After a standby cluster interface goes down, try to connect to the cluster. You can log in to the GUI after the data restore process is complete.

Note

After you complete the data restore process, several services will be in an UNHEALTHY state for an hour (approximately). After all services are able to access their data, the statuses change to HEALTHY.

After you restore the data on the standby cluster, verify the following:

Procedure

Step 1

Prepare a copy of the licenses and compare them to the previous version.

Step 2

Check the availability of all inventory and annotations, and verify IP addresses on the cluster configuration page and site information.

Step 3

The pipelines will initially appear UNHEALTHY until data is ingested. Ensure that all pipelines are active.

Step 4

Ensure that all services display a green status. It may take up to an hour for the status of some services to turn green. Services that require flow data such as pipelines may take the longest because these services wait for the data restore process to complete. It is safe to ignore any issues with the Data Backup service currently.

Step 5

An important step is to verify that the cluster certificate is on the same CA as that of the WSS. To verify this, from the navigation pane, choose Platform > Cluster Configuration. Download the sensor CA certificate and check if the cluster certificate is on the same CA with that of the WSS.

Step 6

Ensure that the scope tree persists by taking the standby cluster snapshots for troubleshooting.

Step 7

Run the Cluster Configuration Validation and perform the following steps:

Review and confirm the configuration information on the standby cluster.

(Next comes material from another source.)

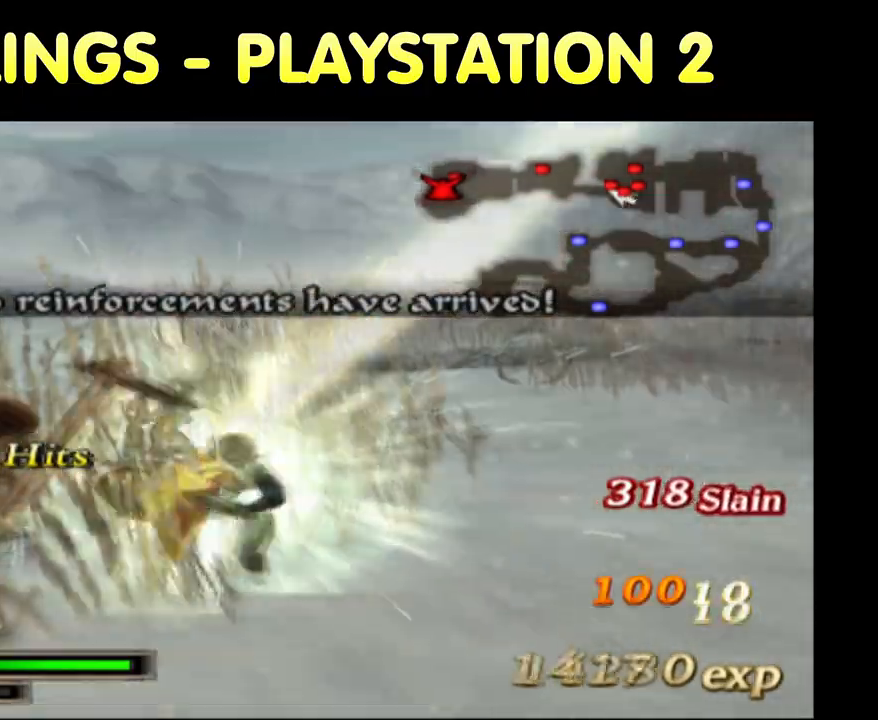
{"buttons": ["TRIANGLE"], "left_stick": "up", "right_stick": "center", "button_events": [[17, "TRIANGLE", "down"], [50, "R2", "down"], [117, "TRIANGLE", "up"], [133, "R2", "up"], [150, "TRIANGLE", "down"], [250, "TRIANGLE", "up"], [500, "TRIANGLE", "down"]]}
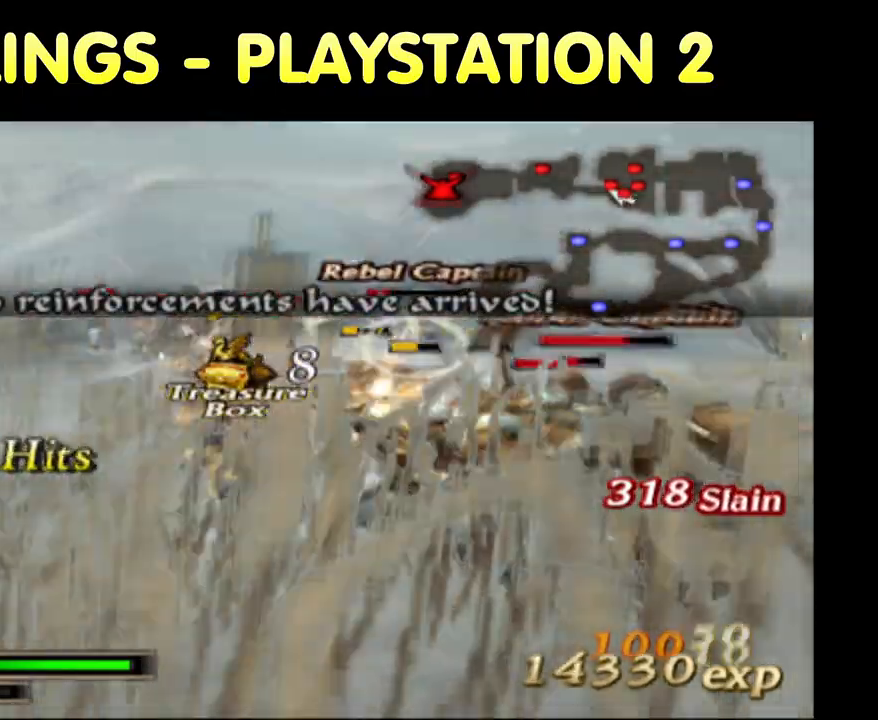
{"buttons": [], "left_stick": "right", "right_stick": "center", "button_events": [[83, "TRIANGLE", "up"], [183, "TRIANGLE", "down"], [267, "TRIANGLE", "up"], [333, "TRIANGLE", "down"], [417, "TRIANGLE", "up"]]}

Compare and verify the configurations on both the primary and standby clusters and make sure that they match, except for the list of users on the standby cluster.

Note

The list of users on the standby is greater than the primary list because the standby list includes both the primary and standby users.

Step 8

Verify that the flow count matches between the primary and standby clusters. If the flow data is large, it may take a while to restore it on the standby cluster. For more information, see the How to Validate Flow Input Data section and then compare the standby cluster data with the data on the primary cluster.

Note

The standby cluster may have fewer flows than the primary cluster because there are several dependencies such as:

Timestamp of the last backup on the primary cluster
Timestamp of the data restored on the standby cluster
Data that was sent by the agents to the primary cluster

Note that the data sent by the agents to the primary cluster (after the last backup) is not restored onto the standby cluster because the data is lost in transit.

Flip DNS

DNS Flip is the action of changing DNS server records to point the primary cluster FQDNs to the standby cluster VIPs. This step enables the agents, external orchestrators, and connectors to connect to the standby cluster rather than the primary cluster.

Note

Ensure that you perform the DNS Flip action outside the cluster, on the DNS server, which is configured to handle workloads and clusters.

To flip DNS, perform these steps:

Procedure

Step 1

Stop Services on the Primary Cluster

It is necessary to stop all services within the primary cluster that engage with agents, connectors, and external orchestrators before modifying the Domain Name System (DNS) entries to point towards the standby cluster. By doing so, these components lose connection to the primary cluster and then try to reestablish connections.
After you flip the DNS entry, the agents, connectors, and external orchestrators will automatically reconnect to the standby cluster. For step-by-step instructions on stopping the services on the primary cluster, see the Service Stop Workflow section.

Step 2

Flip the FQDNs

Flip the following FQDNs and verify that the IP addresses associated with these FQDNs are now pointing to the VIPs associated with the standby cluster:

WSS FQDN
From the navigating pane, choose Platform > Cluster Configuration and verify the Kafka FQDNs. Up to three Kafka FQDNs could be present.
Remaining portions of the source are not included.